EXTRAIT ÉTUDIÉ -
-*-*-
Vents & Courans de la Mer du Sud.

Cet article est un autre extrait des Journeaux de M. Rindekly. Quoique j'aie supprimé volontairement les Ports & les Rades, dans sa description de la nouvelle Espagne, pour ne pas repéter des noms qu'on a déja lûs à la Table de leurs longitudes & de leurs latitudes, je serai obligé ici d'en rappeller un fort grand nombre. Mais l'importance des observations suivantes doit me faire passer sur un inconvenient si leger.

Qu'on tire une ligne imaginaire depuis le Port Saint Marc d'Arica, jusqu'à la pointe d'Aguja, qui est proche du Port de Palta, elle sera de 30 lieues de Mer de l'un de ces Ports à l'autre. Dans tout espace, entre cette ligne & cette Côte, ce sont les vents de Sud-Est & de Sud-Sud-Est qui regnent toute l'année: en hyver ils sont furieux, & plus géneralement Sud-Est. Mais il faut observer qu'à une lieue ou deux de la Côte, ils sont quelquefois Nord & Nord-Est. Ils ne durent pas longtems, mais ils renaissent régulierement chaque semaine, & plus souvent dans les Bayes les plus larges & les plus ouvertes au long de la Côte.
-*-*-
DONNÉES FOURNIES -
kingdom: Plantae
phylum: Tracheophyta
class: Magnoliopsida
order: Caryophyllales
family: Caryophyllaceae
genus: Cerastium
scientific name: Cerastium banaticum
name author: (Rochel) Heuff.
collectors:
-*-*-
EXERCICES PROPOSÉS -
1: D'après l'extrait sur les vents de la mer du Sud, quelle distance sépare le port Saint-Marc d'Arica de la pointe d'Aguja ?
2: Poursuivez l'extrait sur les vents et courants de la mer du Sud à la suite de sa dernière phrase.

EXERCICES CORRIGÉS -
1: 30 lieues de mer.

2:
Supposez une autre ligne depuis la pointe d'Aguja, jusqu'à la pointe de Santa Helena, vous aurez 20 lieues de Mer de l'une à l'autre pointe, & un grand espace dans l'arc de la Côte. C'est le vent du Sud qui regne toute l'année dans cet espace: mais à 5 ou 6 lieues du rivage, les vents Sud-Ouest se sont quelquefois sentir, surtout aux angles de la Côte. Ces vents sont moderés, & ne durent pas longtems.

De la pointe de Santa Helena au Cap Passado, l'espace renfermé entre une ligne imaginaire de 10 lieues & le fond de la Côte, est assujetti pendant toute l'année aux vents Sud-Ouest.

Une autre ligne du Cap Passado au Cap Saint François, renferme un espace qui n'est encore soumis qu'aux vents Sud-Ouest; cependant comme cet espace n'est que de 5 lieues, il se ressent quelquefois des vents de la haute Mer, & des vents de terre.

Tirez de même une ligne du Cap Saint François jusqu'à Morro de Puercos & tout ce qui est à l'Est du passage de Panama, qu'on a nommé la Traversia. Dans ce grand espace l'hyver & l'Été sont réglés d'une manière fort bizarre, & sans aucun rapport à l'éloignement ou à la proximité du Soleil. Suivant le cours de la nature, l'Été dans ce lieu devroit commencer le 25 de Mars, lorsque le Soleil passe l'Equinoctial vers le Nord, du côté duquel sont cette Côte & cette Mer; & l'on y devroit ressentir les effets ordinaires jusqu'au 25 de Septembre, que le Soleil repasse l'Equinoctial vers le Sud. Cependant l'expérience est contraire; car l'Été de la Traversia & de la Côte de Panama, commence au mois de Janvier, lorsque le Soleil, est le plus éloigné au Sud de l'Equinoctial; & l'hyver commence au mois de Juin, qui est le tems où le Soleil est du côté du Nord.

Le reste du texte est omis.